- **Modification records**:
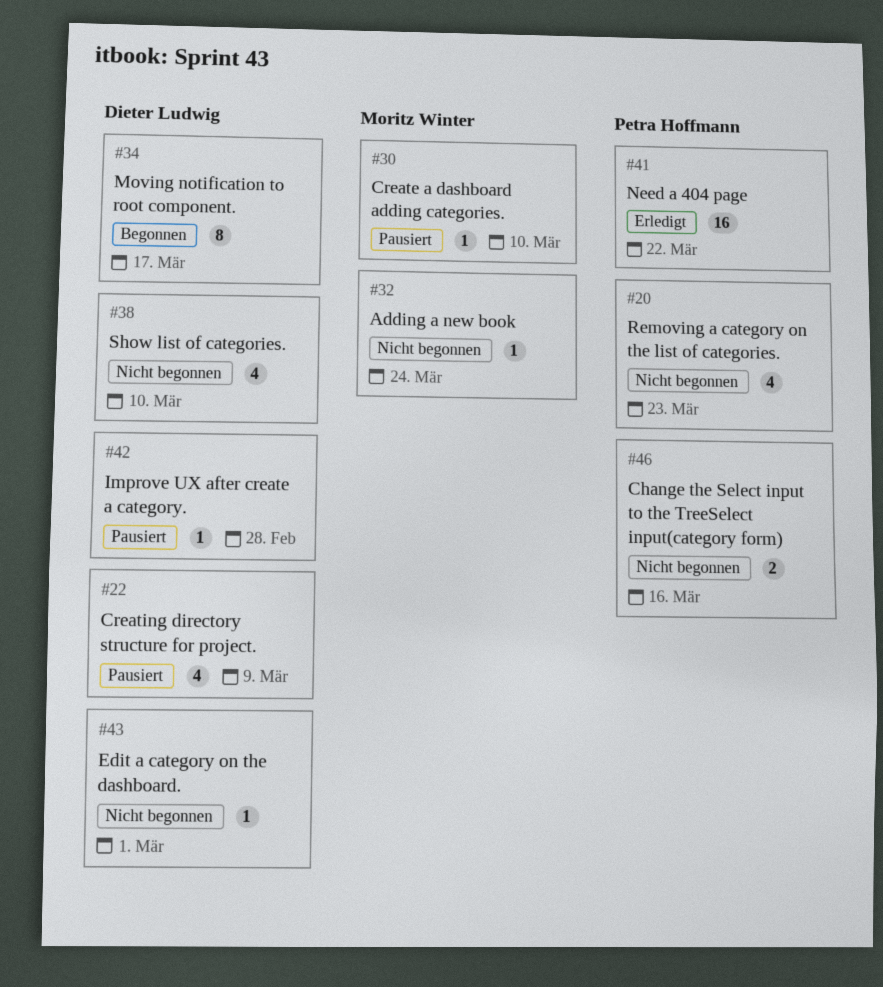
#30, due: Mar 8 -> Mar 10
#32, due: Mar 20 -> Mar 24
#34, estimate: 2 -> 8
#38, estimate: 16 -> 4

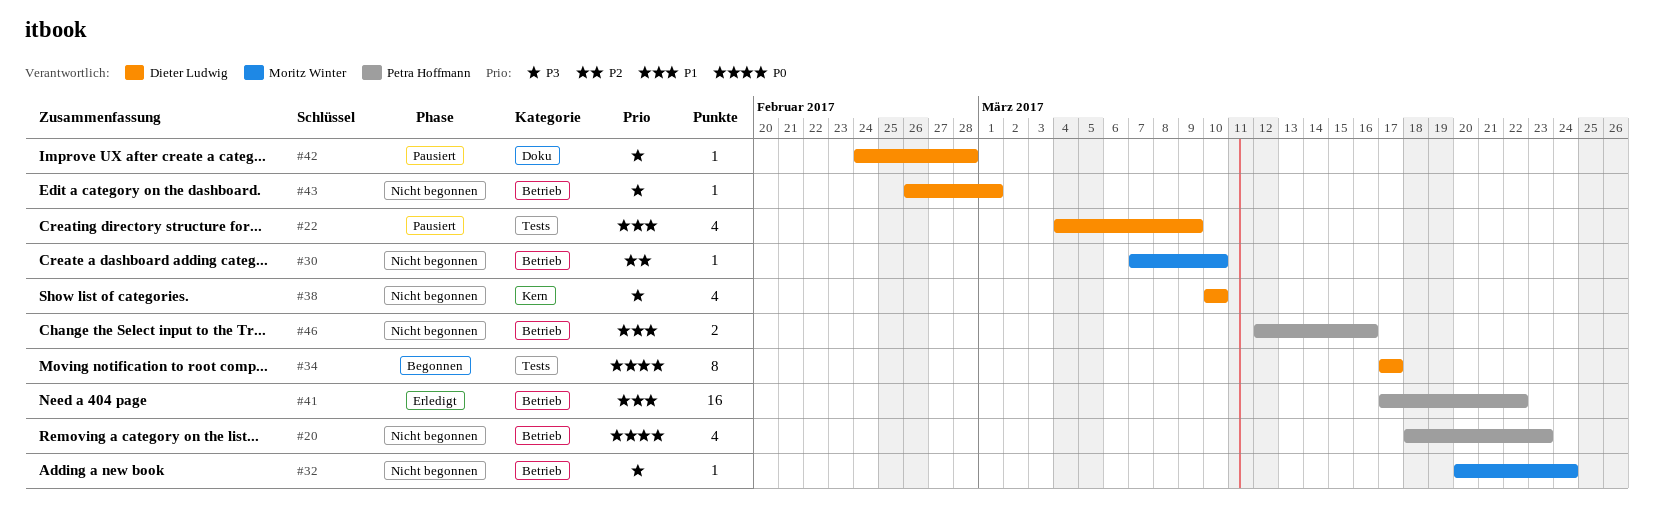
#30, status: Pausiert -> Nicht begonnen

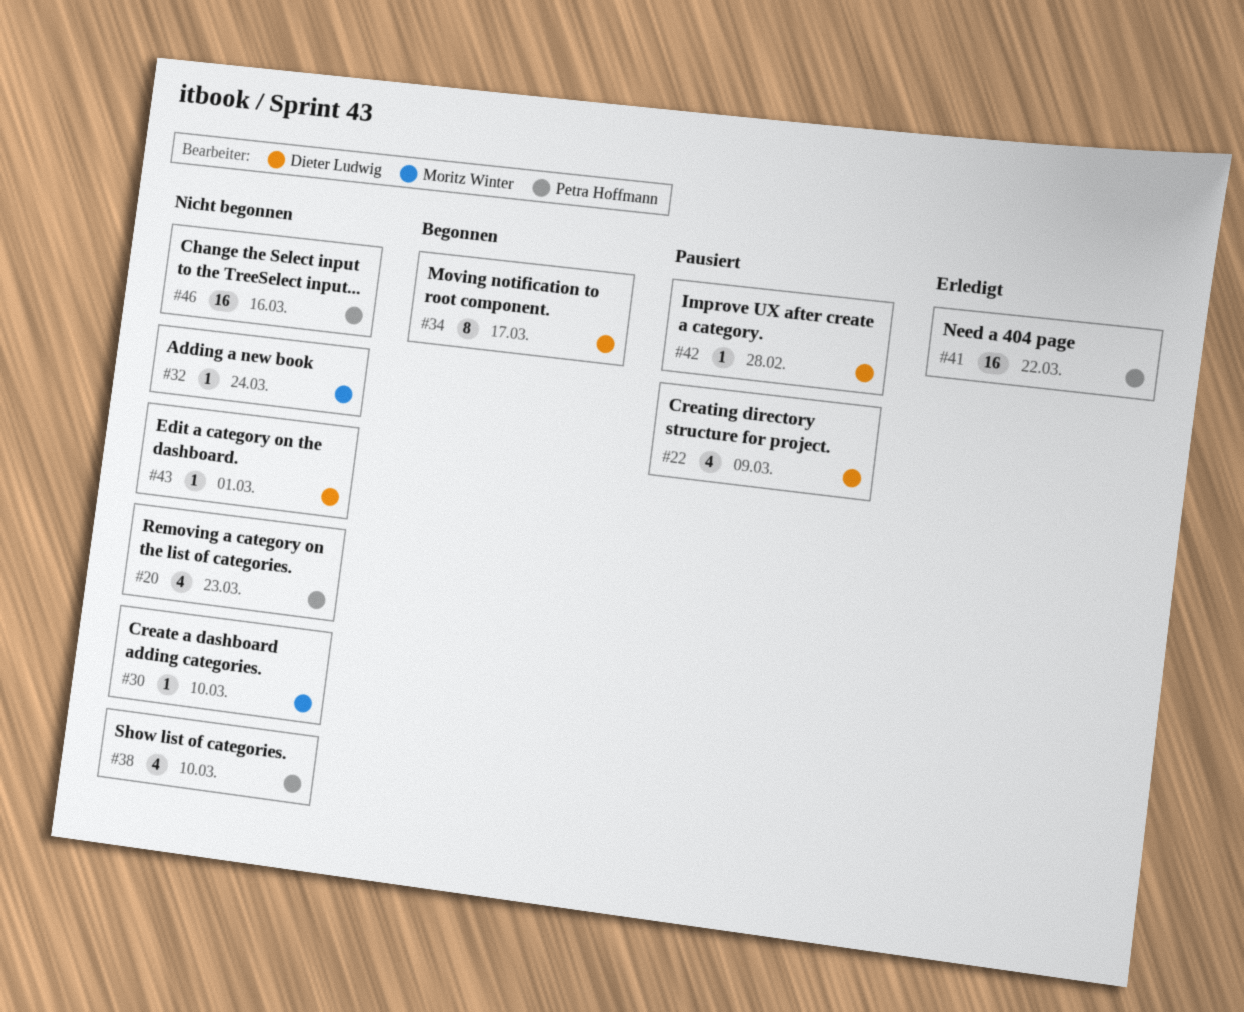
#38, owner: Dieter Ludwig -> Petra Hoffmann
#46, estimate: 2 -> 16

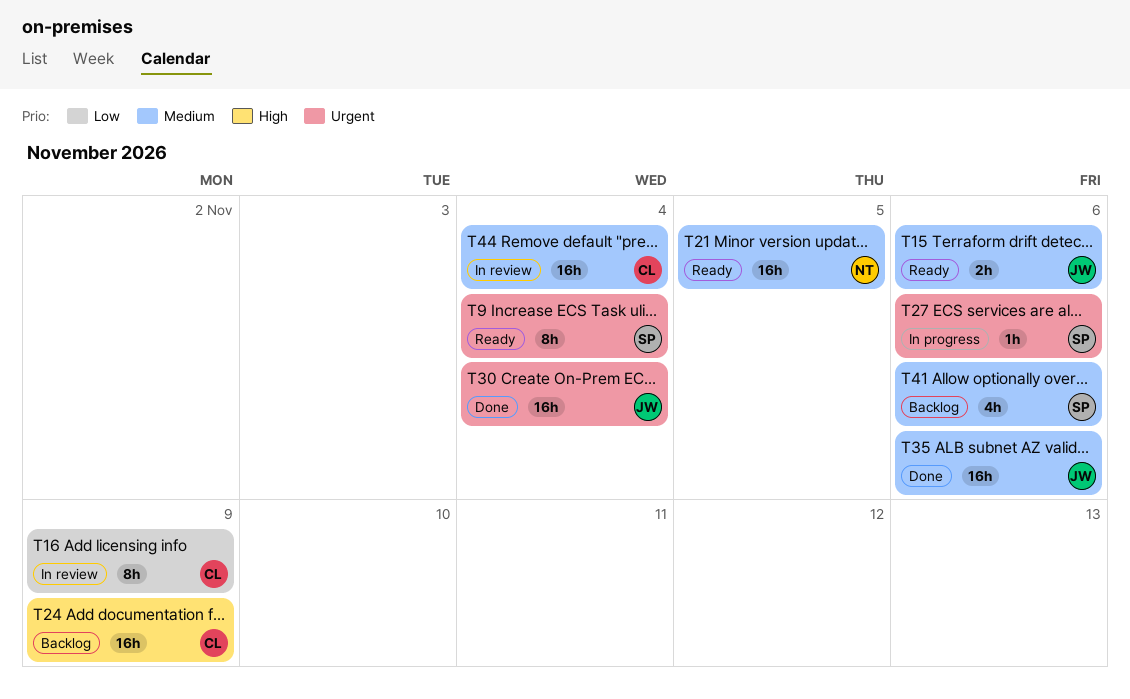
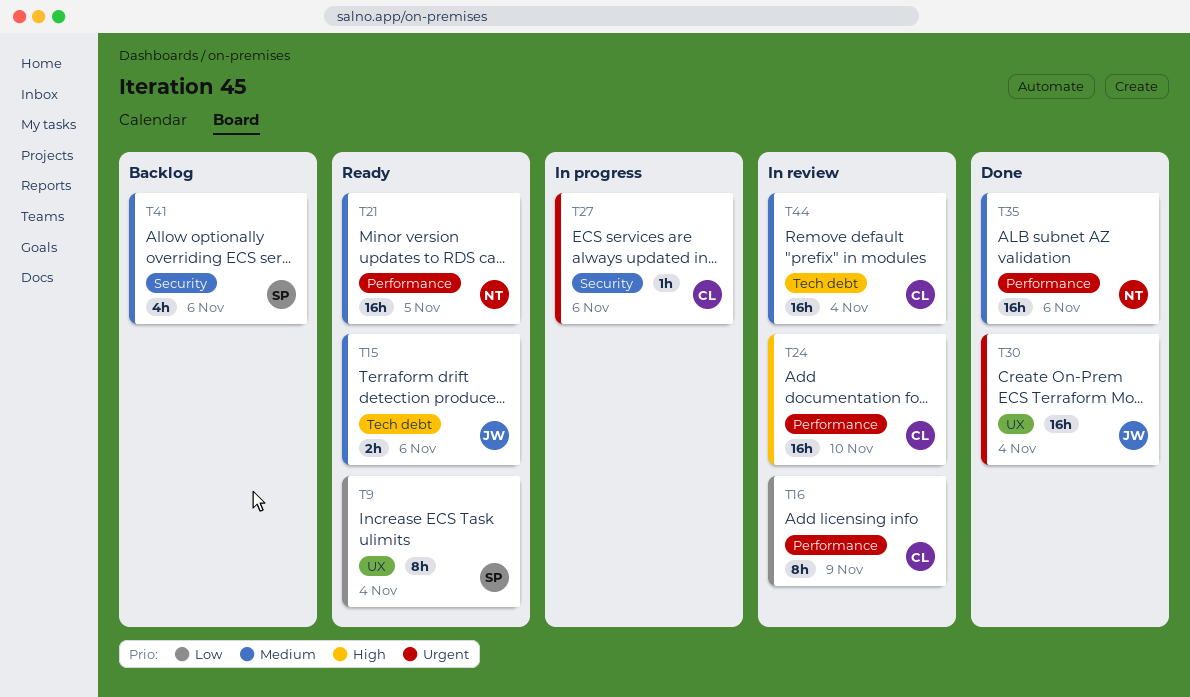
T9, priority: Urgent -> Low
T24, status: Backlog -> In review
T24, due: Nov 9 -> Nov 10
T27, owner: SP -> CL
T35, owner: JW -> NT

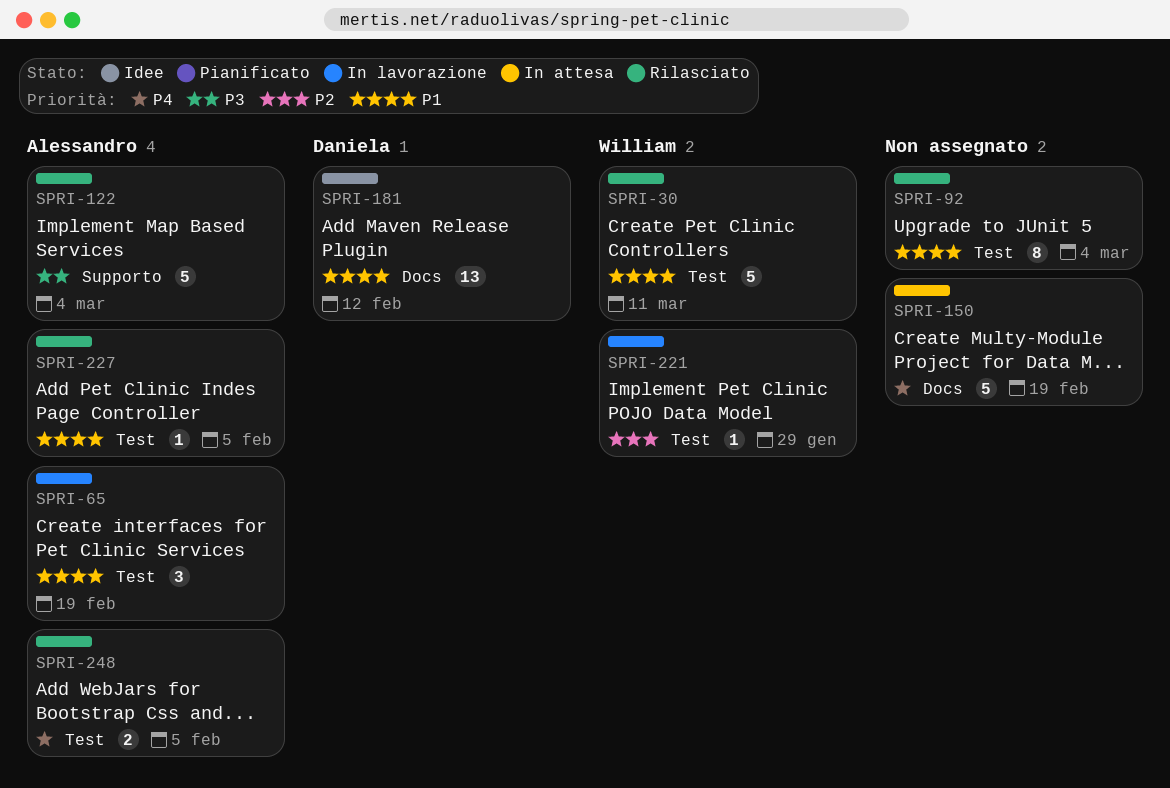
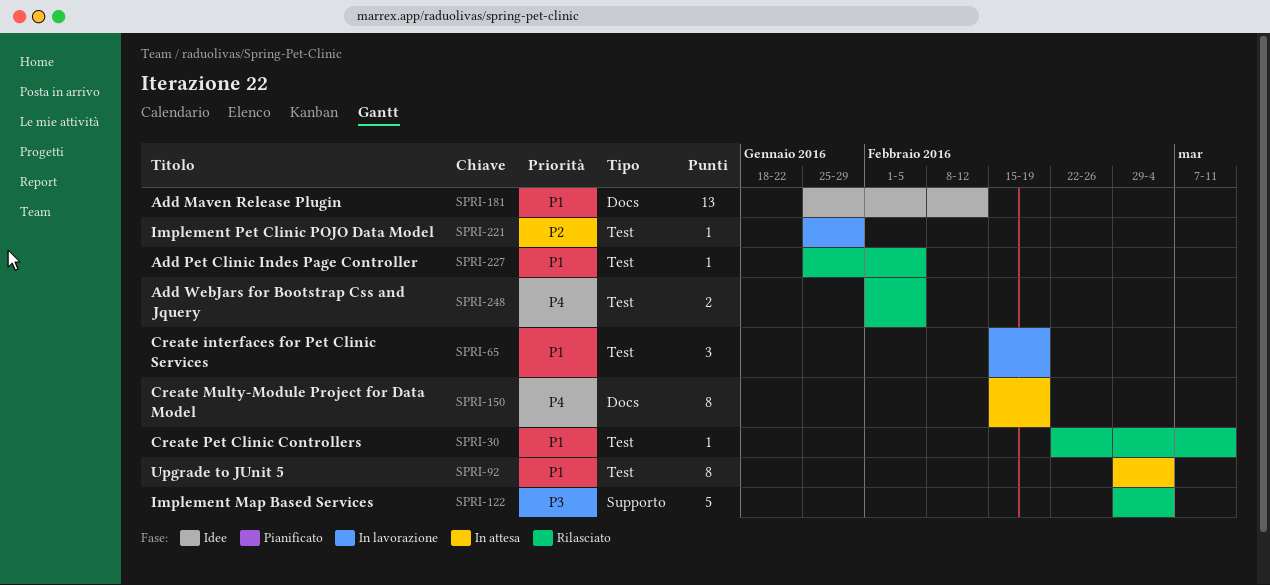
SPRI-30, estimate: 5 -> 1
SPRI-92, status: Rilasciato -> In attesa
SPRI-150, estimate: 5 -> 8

- **What needs to be done**: Copy the data above word for word. Pictures stay out.

- **Response for this exercise**:
#30, due: Mar 8 -> Mar 10
#32, due: Mar 20 -> Mar 24
#34, estimate: 2 -> 8
#38, estimate: 16 -> 4

#30, status: Pausiert -> Nicht begonnen

#38, owner: Dieter Ludwig -> Petra Hoffmann
#46, estimate: 2 -> 16

T9, priority: Urgent -> Low
T24, status: Backlog -> In review
T24, due: Nov 9 -> Nov 10
T27, owner: SP -> CL
T35, owner: JW -> NT

SPRI-30, estimate: 5 -> 1
SPRI-92, status: Rilasciato -> In attesa
SPRI-150, estimate: 5 -> 8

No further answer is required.